Artikel:
•••

Produktivitas
Productivity Hacks #3: Time Blocking
Kurang lebih sudah hampir 2 tahun Penulis full bekerja dari rumah alias Work from Home. Di saat tempat lain sudah mulai bekerja dari kantor, kebijakan di tempat Penulis masih mempersilakan karyawannya untuk tetap kerja dari rumah.
Tantangan dari bekerja di rumah adalah harus pintar mengelola waktu. Meskipun sama-sama memiliki jam masuk dan pulang, kita harus bisa menjadi “bos” untuk diri sendiri dalam mengerjakan tugas-tugasnya.
Selama dua tahun tersebut, tidak jarang Penulis menemukan kesulitan dalam hal tersebut karena berbagai alasan, termasuk rasa malas yang sangat menggoda. Untuk itu, Penulis perlu menemukan sebuah metode yang bisa membantunya mengatur waktu.

•••

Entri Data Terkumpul
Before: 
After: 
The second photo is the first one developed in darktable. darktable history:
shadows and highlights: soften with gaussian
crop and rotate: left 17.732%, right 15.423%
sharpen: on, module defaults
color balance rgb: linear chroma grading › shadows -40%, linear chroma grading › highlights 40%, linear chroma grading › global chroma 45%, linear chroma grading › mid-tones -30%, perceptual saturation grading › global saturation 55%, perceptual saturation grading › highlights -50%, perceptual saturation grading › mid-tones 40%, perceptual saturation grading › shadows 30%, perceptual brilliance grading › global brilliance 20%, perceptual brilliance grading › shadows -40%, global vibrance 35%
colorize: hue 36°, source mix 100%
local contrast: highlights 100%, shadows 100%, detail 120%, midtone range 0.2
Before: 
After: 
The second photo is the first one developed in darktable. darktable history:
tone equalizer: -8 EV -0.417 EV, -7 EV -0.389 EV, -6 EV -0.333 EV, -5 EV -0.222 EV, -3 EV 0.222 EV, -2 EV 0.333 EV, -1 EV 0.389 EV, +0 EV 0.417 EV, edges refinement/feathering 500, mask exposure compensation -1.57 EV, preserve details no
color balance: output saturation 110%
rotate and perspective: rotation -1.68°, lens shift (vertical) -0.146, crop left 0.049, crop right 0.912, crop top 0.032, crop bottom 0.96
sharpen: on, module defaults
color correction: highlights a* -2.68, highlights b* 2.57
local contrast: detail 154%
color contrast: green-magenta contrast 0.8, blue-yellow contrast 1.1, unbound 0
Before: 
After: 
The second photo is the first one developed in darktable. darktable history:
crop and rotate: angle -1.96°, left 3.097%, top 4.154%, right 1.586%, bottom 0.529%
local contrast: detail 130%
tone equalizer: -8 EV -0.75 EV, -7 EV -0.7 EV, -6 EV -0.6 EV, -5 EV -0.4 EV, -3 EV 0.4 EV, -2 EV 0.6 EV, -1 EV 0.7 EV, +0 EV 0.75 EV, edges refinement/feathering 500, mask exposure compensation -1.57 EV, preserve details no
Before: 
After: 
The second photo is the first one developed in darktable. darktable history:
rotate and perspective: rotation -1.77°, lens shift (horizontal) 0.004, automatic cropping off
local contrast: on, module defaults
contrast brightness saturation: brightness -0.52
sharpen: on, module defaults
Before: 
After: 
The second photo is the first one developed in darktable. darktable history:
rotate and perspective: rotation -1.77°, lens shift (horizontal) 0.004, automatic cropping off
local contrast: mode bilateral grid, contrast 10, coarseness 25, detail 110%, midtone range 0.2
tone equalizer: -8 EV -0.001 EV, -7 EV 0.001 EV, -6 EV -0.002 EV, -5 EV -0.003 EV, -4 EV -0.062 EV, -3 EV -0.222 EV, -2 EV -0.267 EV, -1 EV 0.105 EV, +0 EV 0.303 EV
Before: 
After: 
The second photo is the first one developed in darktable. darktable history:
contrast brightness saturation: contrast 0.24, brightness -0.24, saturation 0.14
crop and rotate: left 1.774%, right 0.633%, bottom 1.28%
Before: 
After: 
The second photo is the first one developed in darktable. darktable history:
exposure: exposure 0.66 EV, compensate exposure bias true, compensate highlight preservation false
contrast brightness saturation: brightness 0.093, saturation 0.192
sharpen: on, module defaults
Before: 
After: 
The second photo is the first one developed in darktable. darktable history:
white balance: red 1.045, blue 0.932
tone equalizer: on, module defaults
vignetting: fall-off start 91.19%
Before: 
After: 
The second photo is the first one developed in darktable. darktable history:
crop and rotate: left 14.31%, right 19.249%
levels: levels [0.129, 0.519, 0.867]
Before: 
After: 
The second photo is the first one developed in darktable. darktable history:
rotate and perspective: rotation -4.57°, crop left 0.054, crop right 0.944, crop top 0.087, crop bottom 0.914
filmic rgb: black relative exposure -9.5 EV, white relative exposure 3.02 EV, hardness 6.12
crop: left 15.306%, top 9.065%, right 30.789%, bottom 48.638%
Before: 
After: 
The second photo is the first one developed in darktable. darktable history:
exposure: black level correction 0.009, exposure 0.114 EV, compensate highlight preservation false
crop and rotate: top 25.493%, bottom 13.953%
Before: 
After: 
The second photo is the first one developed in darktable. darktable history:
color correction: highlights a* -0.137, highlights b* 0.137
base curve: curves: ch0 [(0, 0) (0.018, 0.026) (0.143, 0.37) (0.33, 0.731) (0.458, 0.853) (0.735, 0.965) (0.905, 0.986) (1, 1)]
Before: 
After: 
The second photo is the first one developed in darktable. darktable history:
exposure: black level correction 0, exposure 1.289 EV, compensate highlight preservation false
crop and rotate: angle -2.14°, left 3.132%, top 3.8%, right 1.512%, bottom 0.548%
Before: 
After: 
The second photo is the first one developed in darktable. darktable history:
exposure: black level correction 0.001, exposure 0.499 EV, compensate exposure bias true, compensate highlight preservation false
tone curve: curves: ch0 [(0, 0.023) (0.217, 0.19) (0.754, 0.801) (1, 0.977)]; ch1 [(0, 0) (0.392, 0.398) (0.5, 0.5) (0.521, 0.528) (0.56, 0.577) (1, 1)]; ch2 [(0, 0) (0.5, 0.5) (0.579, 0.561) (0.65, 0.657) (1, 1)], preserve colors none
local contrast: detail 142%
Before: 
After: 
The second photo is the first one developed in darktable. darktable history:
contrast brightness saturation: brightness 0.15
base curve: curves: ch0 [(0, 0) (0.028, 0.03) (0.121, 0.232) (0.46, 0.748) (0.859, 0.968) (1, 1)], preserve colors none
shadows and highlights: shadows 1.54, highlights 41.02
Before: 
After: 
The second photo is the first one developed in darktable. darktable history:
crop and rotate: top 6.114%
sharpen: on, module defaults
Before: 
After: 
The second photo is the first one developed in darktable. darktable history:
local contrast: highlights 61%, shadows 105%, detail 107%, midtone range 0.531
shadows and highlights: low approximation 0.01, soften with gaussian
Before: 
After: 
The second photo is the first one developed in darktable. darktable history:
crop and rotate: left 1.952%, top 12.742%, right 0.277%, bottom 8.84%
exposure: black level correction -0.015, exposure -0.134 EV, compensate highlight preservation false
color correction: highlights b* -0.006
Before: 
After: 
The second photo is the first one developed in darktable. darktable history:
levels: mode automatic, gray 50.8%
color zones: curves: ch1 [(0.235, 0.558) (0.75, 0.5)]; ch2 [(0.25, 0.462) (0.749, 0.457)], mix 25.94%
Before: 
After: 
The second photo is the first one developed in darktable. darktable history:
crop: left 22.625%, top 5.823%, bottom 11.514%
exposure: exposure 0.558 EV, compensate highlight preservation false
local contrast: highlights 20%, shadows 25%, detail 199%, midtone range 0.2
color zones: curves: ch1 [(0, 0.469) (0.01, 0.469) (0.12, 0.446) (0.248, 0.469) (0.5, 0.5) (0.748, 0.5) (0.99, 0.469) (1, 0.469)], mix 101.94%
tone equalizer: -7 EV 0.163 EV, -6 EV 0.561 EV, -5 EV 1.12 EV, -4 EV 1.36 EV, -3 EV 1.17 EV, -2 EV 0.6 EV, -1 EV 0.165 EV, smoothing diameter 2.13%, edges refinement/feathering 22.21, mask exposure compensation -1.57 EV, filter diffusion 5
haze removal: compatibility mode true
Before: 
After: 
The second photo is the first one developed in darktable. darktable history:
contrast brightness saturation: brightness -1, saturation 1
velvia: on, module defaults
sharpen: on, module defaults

•••

Soal A:
Menurut artikel tentang time blocking, sudah berapa lama penulis bekerja dari rumah?
Soal B:
Salin dengan tepat bagian artikel tentang time blocking mulai dari "Produktivitas" sampai "dalam mengerjakan tugas-tugasnya.".
Soal C:
Lanjutkan artikel tentang time blocking, dimulai setelah kalimat terakhir yang ditampilkan.
Item-item yang disajikan tidak diperlukan.

Jawaban Benar A:
Kurang lebih hampir 2 tahun.

Jawaban Benar B:
Produktivitas
Productivity Hacks #3: Time Blocking
Kurang lebih sudah hampir 2 tahun Penulis full bekerja dari rumah alias Work from Home. Di saat tempat lain sudah mulai bekerja dari kantor, kebijakan di tempat Penulis masih mempersilakan karyawannya untuk tetap kerja dari rumah.
Tantangan dari bekerja di rumah adalah harus pintar mengelola waktu. Meskipun sama-sama memiliki jam masuk dan pulang, kita harus bisa menjadi “bos” untuk diri sendiri dalam mengerjakan tugas-tugasnya.

Jawaban Benar C:
Dari berbagai metode yang pernah dicoba, membuat to-do list harian sangat membantu Penulis untuk menentukan skala prioritas dan daftar pekerjaan apa yang harus diselesaikan. Selain itu, time blocking juga sangat membantu. Apa itu?
Apa Itu Time Blocking?
Secara sederhana, time blocking adalah sebuah metode manajemen waktu yang membagi hari menjadi beberapa blok tertentu. Seringnya, blok waktu tersebut akan bersifat “umum” dan selama periode tersebut tidak boleh melakukan pekerjaan lain.
Contoh, ada blok waktu “Kerja” antara pukul 9 sampai 6. Nah, di dalam blok waktu tersebut kita tidak boleh melakukan aktivitas lain yang berpotensi mengalihkan pikiran kita ke hal lain yang mampu mendistraksi fokus kita.
Jadi selama blok waktu “Kerja”, aktivitas seperti bermain game, nonton YouTube, bahkan menulis artikel blog tidak boleh dilakukan. Harus benar-benar berusaha mengendalikan fokus, kalau perlu singkirkan semua distraksi seperti ponsel.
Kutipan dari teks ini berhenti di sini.